◆ **Stated task A**
Output, word for word, the part of the dataset rows below that opens with the line containing "genus: Helictotrichon" and runs through the last of those rows.
——————————
In the New York City tabloid game, an apothegm from the 1970s or ’80s used to be passed down reverently from old hack to young buck: “You can say whatever you want about the mafia. They’re not going to hold a press conference to denounce you.” As for the Firm across the Atlantic—the Cosa Windsor—you can say pretty much whatever you please about its members, too. Her Majesty isn’t going to sit down with the BBC to explain what you got wrong.
That Queen Elizabeth II has managed to float above it all for more than sixty years—on September 9 the duration of her reign will surpass that of Victoria—is central to her mystique. But who is Betty Windsor at home? The playwright Peter Morgan provided an appealing answer in his 2006 screenplay for The Queen, in which Stephen Daldry directed Helen Mirren to an Academy Award. Mirren, Morgan, and Daldry’s Elizabeth R., thrown off course by the calamity in that Paris tunnel, was earthy, practical, canny. She was at ease with a wrench yet baffled by the family wench: Diana, a problem even in death.
——————————
◆ **Stated task B**
Return, copied verbatim, the part of the passage on Queen Elizabeth II above that opens with the words "That Queen Elizabeth" and closes with "even in death.".

Dataset rows:
——————————
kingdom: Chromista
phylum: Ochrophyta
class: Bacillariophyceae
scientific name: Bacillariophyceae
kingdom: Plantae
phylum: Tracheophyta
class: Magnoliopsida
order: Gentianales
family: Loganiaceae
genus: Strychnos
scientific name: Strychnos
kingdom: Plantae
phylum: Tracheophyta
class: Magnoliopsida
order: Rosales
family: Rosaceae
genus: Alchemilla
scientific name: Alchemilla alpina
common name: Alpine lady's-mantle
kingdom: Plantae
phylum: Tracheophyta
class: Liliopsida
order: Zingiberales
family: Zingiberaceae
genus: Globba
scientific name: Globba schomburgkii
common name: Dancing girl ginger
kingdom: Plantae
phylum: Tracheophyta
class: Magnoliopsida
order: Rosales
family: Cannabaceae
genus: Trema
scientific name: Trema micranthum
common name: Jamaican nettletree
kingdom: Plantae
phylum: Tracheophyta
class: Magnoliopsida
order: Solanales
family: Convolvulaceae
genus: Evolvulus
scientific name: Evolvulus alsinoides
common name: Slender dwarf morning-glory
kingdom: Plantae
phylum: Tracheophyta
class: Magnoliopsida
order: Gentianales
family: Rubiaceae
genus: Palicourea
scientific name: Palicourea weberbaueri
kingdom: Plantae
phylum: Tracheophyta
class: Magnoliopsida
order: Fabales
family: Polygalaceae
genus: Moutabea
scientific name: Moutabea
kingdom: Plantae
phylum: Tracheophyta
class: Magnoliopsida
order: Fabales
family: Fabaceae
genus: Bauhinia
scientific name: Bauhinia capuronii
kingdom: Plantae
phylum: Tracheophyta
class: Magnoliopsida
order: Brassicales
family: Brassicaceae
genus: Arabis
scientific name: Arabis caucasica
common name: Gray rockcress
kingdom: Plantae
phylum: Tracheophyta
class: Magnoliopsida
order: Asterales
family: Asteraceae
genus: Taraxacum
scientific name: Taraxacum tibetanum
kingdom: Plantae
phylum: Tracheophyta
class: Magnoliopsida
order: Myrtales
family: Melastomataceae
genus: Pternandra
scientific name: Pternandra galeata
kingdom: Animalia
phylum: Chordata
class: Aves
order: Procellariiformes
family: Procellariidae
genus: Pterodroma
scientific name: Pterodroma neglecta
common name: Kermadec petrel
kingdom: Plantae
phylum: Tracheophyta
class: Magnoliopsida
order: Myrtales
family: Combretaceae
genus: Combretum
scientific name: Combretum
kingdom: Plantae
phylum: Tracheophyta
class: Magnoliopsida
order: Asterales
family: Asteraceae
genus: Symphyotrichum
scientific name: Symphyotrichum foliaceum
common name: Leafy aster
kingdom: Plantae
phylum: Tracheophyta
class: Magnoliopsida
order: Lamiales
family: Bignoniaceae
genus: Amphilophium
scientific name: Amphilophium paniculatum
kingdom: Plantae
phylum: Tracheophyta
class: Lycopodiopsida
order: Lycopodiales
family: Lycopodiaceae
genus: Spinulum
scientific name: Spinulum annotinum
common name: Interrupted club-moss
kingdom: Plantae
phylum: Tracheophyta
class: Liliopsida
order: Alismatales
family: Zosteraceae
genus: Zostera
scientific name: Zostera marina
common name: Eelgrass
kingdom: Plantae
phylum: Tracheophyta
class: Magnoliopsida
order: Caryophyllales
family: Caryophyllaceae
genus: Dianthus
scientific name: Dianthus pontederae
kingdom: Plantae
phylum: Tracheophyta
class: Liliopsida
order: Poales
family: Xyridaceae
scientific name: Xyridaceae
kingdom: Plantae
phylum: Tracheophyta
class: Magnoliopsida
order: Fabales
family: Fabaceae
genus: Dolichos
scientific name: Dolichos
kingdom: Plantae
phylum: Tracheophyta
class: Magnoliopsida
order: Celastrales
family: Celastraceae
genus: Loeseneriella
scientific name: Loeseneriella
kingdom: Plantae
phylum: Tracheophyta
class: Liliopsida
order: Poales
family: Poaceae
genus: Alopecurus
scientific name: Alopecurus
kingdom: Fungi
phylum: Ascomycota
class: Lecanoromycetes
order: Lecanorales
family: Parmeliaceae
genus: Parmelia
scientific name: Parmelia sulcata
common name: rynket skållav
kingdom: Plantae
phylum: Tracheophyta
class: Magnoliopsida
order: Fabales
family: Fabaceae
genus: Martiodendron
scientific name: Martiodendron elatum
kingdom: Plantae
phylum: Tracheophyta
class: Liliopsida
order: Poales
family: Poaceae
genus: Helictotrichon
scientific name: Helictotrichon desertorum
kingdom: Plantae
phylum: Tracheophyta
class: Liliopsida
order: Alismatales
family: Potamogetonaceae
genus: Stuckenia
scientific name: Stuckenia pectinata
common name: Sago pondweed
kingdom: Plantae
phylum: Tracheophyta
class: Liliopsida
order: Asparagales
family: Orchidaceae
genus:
——————————
◆ **Exercise result A**
genus: Helictotrichon
scientific name: Helictotrichon desertorum
kingdom: Plantae
phylum: Tracheophyta
class: Liliopsida
order: Alismatales
family: Potamogetonaceae
genus: Stuckenia
scientific name: Stuckenia pectinata
common name: Sago pondweed
kingdom: Plantae
phylum: Tracheophyta
class: Liliopsida
order: Asparagales
family: Orchidaceae
genus:

◆ **Exercise result B**
That Queen Elizabeth II has managed to float above it all for more than sixty years—on September 9 the duration of her reign will surpass that of Victoria—is central to her mystique. But who is Betty Windsor at home? The playwright Peter Morgan provided an appealing answer in his 2006 screenplay for The Queen, in which Stephen Daldry directed Helen Mirren to an Academy Award. Mirren, Morgan, and Daldry’s Elizabeth R., thrown off course by the calamity in that Paris tunnel, was earthy, practical, canny. She was at ease with a wrench yet baffled by the family wench: Diana, a problem even in death.